How to tell if your employer's health insurance benefit is any good
If the prognosis looks grim, it might be time to search for a new job.
Question: What’s worse than getting sick? Answer: Getting sick and getting stuck with a huge bill. Health insurance is supposed to prevent both of those things—the getting sick and the huge bill. But that’s not the case with all plans and providers, which vary wildly.
That’s why an employer’s health insurance benefits can add a lot to the appeal of a job. About 151 million Americans rely on employer-sponsored coverage. According to a 2016 Monster U.S. poll, over 86% of 10,624 respondents say that affordable health insurance is important when deciding whether or not to take a new job, compared to only 8% who don’t think it’s important and 5% who don’t feel strongly either way.
But don’t wait until you’re looking for a new job to evaluate a company’s health benefits—review your employer’s health insurance benefits every year, especially since the costs are on the rise. Remember, those costs affect your compensation considerably, and you want to make sure your employer’s contributions are generous.
With open enrollment season upon us, now is the ideal time to reevaluate just how beneficial your heath benefits really are. Read on to find out if your company’s plan offerings would pass a fitness test.
What’s it really going to cost you?
You’re not the only one, but it’s important to know what each of those words mean, because they are the best objective measure of how “good” your health insurance is, especially if you work at a big company and can choose from among several plans. You should have received some documents from your employer that includes those figures, along with what percentage of the tab your employer is picking up on the premiums. If not, ask for a copy. (Plans in the Health Insurance Marketplace are presented in four “metal” categories—Bronze, Silver, Gold and Platinum—and some employers have taken to using these labels as a guide for their workers.)
Once you know those numbers, it’s time to compare the plans that your employer offers to some reliable benchmarks, says Kim Lankford, personal finance expert with Kiplinger's Personal Finance magazine. "You can look at average figures and see how your plan stacks up."

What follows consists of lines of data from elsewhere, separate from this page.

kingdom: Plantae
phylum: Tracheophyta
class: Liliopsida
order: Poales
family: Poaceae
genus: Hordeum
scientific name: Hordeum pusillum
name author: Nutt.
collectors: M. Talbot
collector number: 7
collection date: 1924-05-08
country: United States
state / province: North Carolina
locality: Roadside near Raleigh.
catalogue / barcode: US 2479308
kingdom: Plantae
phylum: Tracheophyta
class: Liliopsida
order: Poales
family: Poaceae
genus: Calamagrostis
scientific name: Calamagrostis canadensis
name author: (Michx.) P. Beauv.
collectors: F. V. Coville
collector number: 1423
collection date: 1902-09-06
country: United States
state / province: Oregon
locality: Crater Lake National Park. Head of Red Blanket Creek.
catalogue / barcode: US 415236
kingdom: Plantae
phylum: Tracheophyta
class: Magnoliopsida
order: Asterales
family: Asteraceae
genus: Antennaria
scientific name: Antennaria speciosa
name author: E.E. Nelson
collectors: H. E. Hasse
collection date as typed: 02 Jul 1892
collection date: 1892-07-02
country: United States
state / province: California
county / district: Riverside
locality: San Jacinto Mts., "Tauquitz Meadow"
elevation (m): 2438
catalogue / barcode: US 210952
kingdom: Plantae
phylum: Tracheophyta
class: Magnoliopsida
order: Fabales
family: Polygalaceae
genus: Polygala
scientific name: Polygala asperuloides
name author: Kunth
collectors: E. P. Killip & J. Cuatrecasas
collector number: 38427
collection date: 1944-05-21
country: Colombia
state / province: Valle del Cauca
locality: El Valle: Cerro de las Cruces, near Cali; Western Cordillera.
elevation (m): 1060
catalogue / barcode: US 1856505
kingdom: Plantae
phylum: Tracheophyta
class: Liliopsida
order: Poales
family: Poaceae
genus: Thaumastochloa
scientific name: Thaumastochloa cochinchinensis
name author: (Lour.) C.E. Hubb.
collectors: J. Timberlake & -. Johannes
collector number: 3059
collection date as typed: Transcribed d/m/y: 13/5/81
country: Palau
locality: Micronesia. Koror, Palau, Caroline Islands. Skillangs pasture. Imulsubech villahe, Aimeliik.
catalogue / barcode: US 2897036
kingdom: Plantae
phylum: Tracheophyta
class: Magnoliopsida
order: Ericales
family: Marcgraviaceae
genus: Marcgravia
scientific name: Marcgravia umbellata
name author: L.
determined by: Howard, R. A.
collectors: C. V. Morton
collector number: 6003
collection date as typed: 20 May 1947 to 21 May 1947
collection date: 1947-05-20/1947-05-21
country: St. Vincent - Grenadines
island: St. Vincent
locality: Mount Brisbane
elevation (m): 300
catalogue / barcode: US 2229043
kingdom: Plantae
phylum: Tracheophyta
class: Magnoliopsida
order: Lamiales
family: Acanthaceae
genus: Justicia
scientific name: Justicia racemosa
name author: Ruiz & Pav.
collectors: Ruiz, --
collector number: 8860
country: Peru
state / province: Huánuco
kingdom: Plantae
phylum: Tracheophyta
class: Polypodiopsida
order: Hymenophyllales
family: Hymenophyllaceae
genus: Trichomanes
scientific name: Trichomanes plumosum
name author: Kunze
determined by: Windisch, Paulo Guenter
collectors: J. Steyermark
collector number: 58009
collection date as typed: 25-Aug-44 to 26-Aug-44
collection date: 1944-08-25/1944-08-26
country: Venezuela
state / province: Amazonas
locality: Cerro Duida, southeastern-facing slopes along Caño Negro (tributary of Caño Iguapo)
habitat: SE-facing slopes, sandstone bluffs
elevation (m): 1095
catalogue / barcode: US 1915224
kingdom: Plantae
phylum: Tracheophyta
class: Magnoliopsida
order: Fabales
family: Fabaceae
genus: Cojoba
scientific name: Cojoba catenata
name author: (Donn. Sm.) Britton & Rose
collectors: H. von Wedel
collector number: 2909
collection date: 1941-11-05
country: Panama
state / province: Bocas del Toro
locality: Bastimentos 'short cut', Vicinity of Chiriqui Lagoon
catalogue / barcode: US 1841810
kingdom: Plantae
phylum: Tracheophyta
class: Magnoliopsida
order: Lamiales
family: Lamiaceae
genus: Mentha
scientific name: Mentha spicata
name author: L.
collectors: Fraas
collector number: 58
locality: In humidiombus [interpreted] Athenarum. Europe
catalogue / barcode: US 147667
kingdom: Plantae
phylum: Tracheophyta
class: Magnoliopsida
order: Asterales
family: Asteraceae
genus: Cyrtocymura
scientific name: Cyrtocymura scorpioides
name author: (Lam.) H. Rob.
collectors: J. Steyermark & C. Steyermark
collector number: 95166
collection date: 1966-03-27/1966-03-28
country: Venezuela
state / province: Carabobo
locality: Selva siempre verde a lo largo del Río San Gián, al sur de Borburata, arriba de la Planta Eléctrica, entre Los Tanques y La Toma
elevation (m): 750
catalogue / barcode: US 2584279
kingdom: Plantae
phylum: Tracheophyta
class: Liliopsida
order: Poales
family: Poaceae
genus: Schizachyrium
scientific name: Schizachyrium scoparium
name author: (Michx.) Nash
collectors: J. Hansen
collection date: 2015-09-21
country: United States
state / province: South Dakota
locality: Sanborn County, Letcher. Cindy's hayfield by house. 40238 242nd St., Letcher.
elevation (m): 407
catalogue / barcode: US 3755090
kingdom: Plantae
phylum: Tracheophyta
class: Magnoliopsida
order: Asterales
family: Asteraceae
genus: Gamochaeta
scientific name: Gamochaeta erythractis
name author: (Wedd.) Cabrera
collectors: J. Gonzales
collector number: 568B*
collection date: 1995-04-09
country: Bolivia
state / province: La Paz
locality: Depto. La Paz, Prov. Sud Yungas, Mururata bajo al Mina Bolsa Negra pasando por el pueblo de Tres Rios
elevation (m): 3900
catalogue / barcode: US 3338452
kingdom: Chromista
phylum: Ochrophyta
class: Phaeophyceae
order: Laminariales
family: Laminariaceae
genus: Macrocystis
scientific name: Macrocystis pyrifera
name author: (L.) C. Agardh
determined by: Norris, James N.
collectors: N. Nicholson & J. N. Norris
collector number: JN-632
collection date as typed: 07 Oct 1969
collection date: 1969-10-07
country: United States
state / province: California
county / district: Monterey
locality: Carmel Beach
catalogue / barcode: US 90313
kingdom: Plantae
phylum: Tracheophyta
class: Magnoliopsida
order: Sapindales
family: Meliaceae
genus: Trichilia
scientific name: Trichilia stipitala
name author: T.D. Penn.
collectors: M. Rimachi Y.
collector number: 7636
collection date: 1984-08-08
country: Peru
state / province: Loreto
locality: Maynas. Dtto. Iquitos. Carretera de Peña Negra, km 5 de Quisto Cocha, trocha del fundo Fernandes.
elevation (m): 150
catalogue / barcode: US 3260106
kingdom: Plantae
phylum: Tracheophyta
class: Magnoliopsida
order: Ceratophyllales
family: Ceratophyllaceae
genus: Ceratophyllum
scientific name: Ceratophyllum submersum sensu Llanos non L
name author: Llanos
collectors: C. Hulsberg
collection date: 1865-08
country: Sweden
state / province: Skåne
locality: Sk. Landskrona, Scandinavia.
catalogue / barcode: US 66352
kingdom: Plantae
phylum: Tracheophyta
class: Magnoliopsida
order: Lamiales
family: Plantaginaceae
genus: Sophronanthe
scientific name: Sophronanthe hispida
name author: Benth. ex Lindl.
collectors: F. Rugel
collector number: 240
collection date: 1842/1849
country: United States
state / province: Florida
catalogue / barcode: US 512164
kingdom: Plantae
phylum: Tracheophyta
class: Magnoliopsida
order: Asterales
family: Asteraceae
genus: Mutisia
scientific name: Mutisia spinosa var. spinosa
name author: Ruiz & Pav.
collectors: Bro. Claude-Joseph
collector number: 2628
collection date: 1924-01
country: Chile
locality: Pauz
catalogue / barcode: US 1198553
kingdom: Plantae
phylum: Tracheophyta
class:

Kaiser Family Foundation provides one of the most comprehensive reports on employer-sponsored coverage. For example, Kaiser's 2017 report found that the average annual premiums for employer-sponsored health insurance are $6,690 for single coverage and $18,764 for family coverage—an increase of 4% and 3%, respectively.
If you’re contributing a lot more than what’s considered average for employees, a new job with a more generous employer should be in your future.
What’s covered by your insurance?
Low premiums aren't everything. "A lot of people make the mistake of just looking at premiums when comparing their health plan options," Lankford says. "You really need to look at the types of coverage you use and how much it's going to cost by the end of the year."
For example, she notes, if you expect to have a lot of health care costs during the year (planning on having a baby, scheduling a surgery you can no longer put off, etc.), you may want to opt for a plan with a lower deductible even if the premiums you have to pay yourself are higher.
On the flip side, if you expect to have few health care costs throughout the year, you can save money by going with a low-premium plan with a higher deductible. Bonus: That high-deductible plan (HDHP) might also come with a health savings account (HSA) that your employer might contribute some money to on your behalf.
If you regularly take a prescription medication, pay close attention to this coverage, down to the exact formulation of the drug that you take. "Finding out exactly what your copays would be for your specific medications could make a big difference in your out-of-pocket costs for the year, even if the plans have very similar premiums," Lankford says.
Of course, there are plenty of medical events you can’t budget for, but that you want to be sure your plan will cover, such as emergency room visits, hospitalization, mental health treatments and rehabilitation. Costs, quantity, and scope of these benefits vary by plan, so be mindful when determining what level of coverage you’re comfortable with.
Which doctors are in your network?
The most comprehensive coverage in the world is useless if you can’t find a health care professional who accepts your plan. Most plans offer online tools, available either on your employer's site or the insurer's site, to let you search for a hospital or physician to see if they're in network. Or you can call a doctor's office directly to see if they take the insurance plans you’re evaluating.
If you want lots of options and flexibility, a PPO (preferred provider organization) will likely be a better fit than an HMO (health maintenance organization). "A preferred provider plan might also have a defined network, but it may at least allow you to go outside of that network if you wanted,” says Janet Trautwein, CEO of the National Association of Health Underwriters in Washington, D.C.
On the other hand, if you have a core group of doctors that you’ve been seeing for a while, and who know your health history, you likely want to stay with them. Be sure to see if those doctors are covered under your employer’s plans before choosing one.
If your preferred doctors aren’t part of any insurance plan offered by your employer, prepare to pay extra for each visit. Note that these costs can substantially cut into your pay, depending on how many visits you amass during the year.
Thinking ahead, it could definitely be worth it (literally and figuratively) to find a new employer that offers insurance plans that include your preferred doctors.